Rabin Karp String Search
Usage
(import rabin-karp)
make-string-search
- make-string-search STRINGS #!optional COMPARE HASHprocedure
- STRINGS
- (list-of string) ;
- COMPARE
- (string string --> boolean) ;
- HASH
- (string [BOUNDS []]) ; SRFI-69 hash procedure.
- SEARCHER
- (string [START [END]]) --> RESULT
- RESULT
- (or #f (STRING . (START . END))) ; success or failure result
collect-string-search
- collect-string-search SEARCHER TARGETprocedure
Perform exhaustive search of the TARGET, returing a list of RESULT.
- SEARCHER
- from make-string-search
- TARGET
- string ; search within
- RESULT
- (or #f (STRING . (START . END))) ; success or failure result
Requirements
check-errors miscmacros srfi-1 srfi-13 srfi-69 utf8
Author
Version history
- 2.7.4
- More fixnum, add default delimiter for string-split-chars/string-unzip.
- 2.7.3
- Add tests, more fixnum, fix signatures.
- 2.7.2
- Fix signatures, new test-runner.
- 2.7.1
- Fix version.
- 2.7.0
- Add rabin-karp module.
- 2.6.0
- Remove #{...} support.
- 2.5.6
- Reflow.
- 2.5.5
- Update test-runner.
- 2.5.4
- UTF8.
- 2.5.3
- Add string-split-chars.
- 2.5.2
- Fix potential buffer overflow in to-hex.
- 2.5.0
- Add string-zip & string-unzip.
- 2.4.0
- Add string-longest-common-prefix/suffix, string-longest-prefix/suffix, number->padded-string, list-as-string, string-trim-whitespace-both.
- 2.3.2
- Deprecate unicode-char->string, fixes for memoized-string & string-utils modules, ascii-codepoint? & unicode-surrogate? are not predicates.
- 2.3.1
- Minor optimization.
- 2.3.0
- Deprecate #{...} support. Add string-interpolator modules.
- 2.2.0
- Fix string-interpolation.
- 2.1.0
- Add utf8-string-interpolation.
- 2.0.0
- C5 release.
License
Copyright (C) 2010-2024 Kon Lovett. All rights reserved.
Redistribution and use in source and binary forms, with or without modification, are permitted provided that the following conditions are met:
Redistributions of source code must retain the above copyright notice, this list of conditions and the following disclaimer. Redistributions in binary form must reproduce the above copyright notice, this list of conditions and the following disclaimer in the documentation and/or other materials provided with the distribution. Neither the name of the author nor the names of its contributors may be used to endorse or promote products derived from this software without specific prior written permission.
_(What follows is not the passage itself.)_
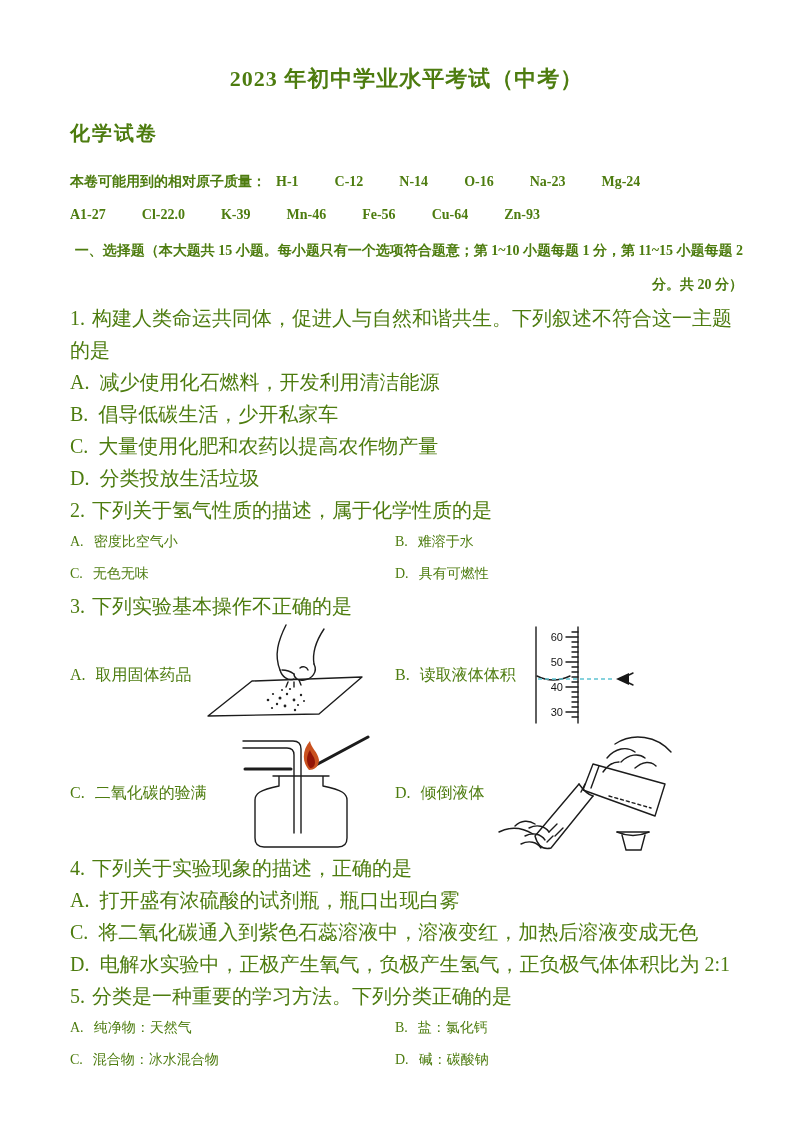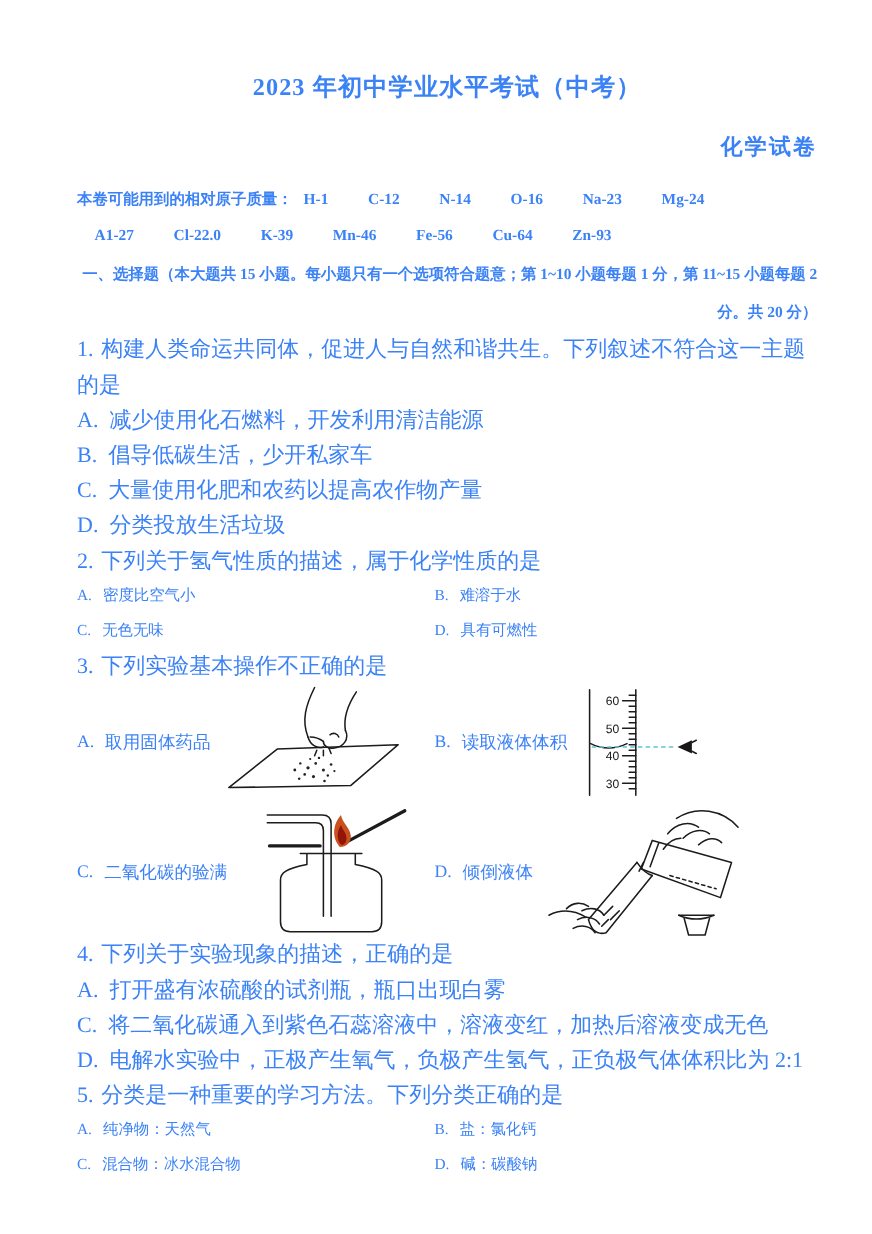"2023 年初中学业水平考试（中考）" .page { color: #3b82f6 -> #4d7c0f }
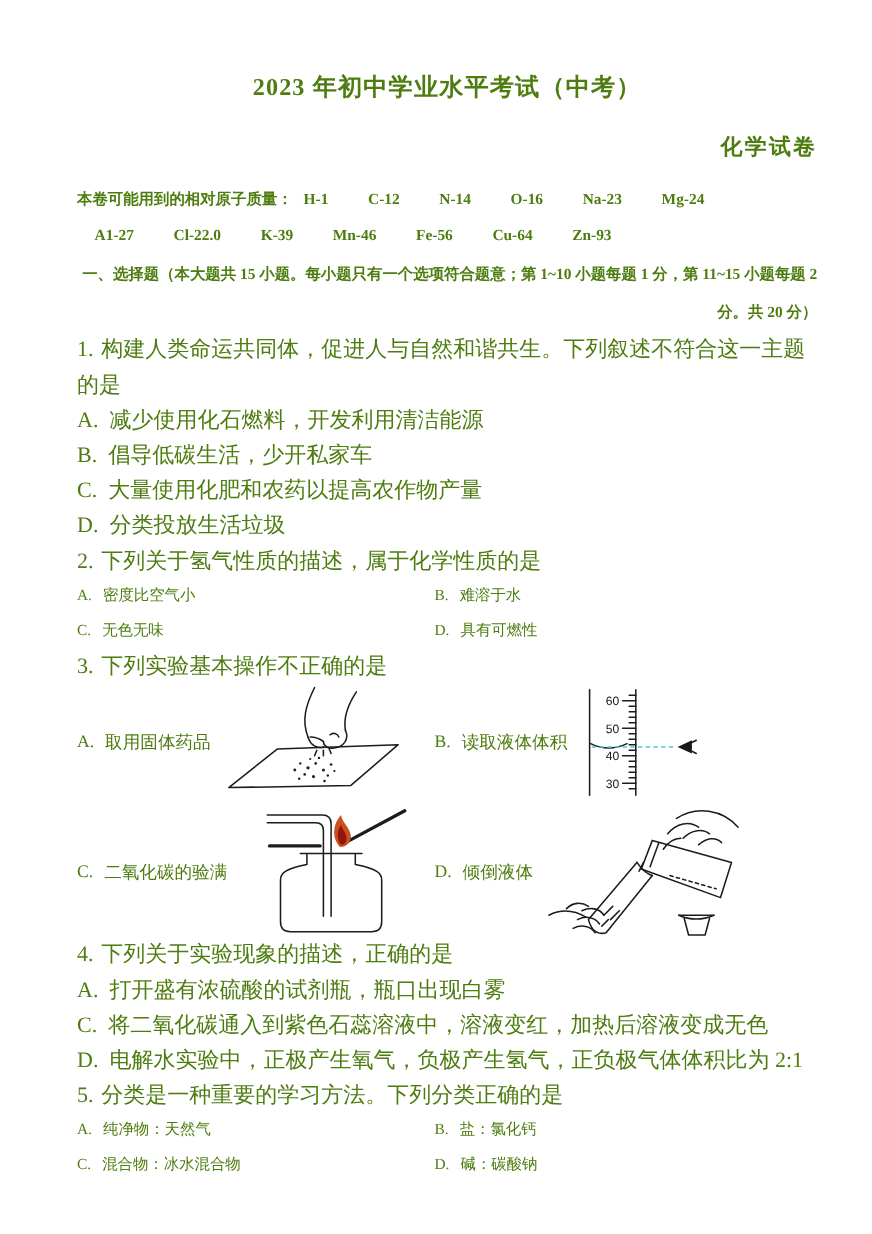"化学试卷" .title2 { text-align: right -> left }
THIS SOFTWARE IS PROVIDED BY THE COPYRIGHT HOLDERS AND CONTRIBUTORS "AS IS" AND ANY EXPRESS OR IMPLIED WARRANTIES, INCLUDING, BUT NOT LIMITED TO, THE IMPLIED WARRANTIES OF MERCHANTABILITY AND FITNESS FOR A PARTICULAR PURPOSE ARE DISCLAIMED. IN NO EVENT SHALL THE COPYRIGHT HOLDERS OR CONTRIBUTORS BE LIABLE FOR ANY DIRECT, INDIRECT, INCIDENTAL, SPECIAL, EXEMPLARY, OR CONSEQUENTIAL DAMAGES (INCLUDING, BUT NOT LIMITED TO, PROCUREMENT OF SUBSTITUTE GOODS OR SERVICESLOSS OF USE, DATA, OR PROFITSOR BUSINESS INTERRUPTION) HOWEVER CAUSED AND ON ANY THEORY OF LIABILITY, WHETHER IN CONTRACT, STRICT LIABILITY, OR TORT (INCLUDING NEGLIGENCE OR OTHERWISE) ARISING IN ANY WAY OUT OF THE USE OF THIS SOFTWARE, EVEN IF ADVISED OF THE POSSIBILITY OF SUCH DAMAGE.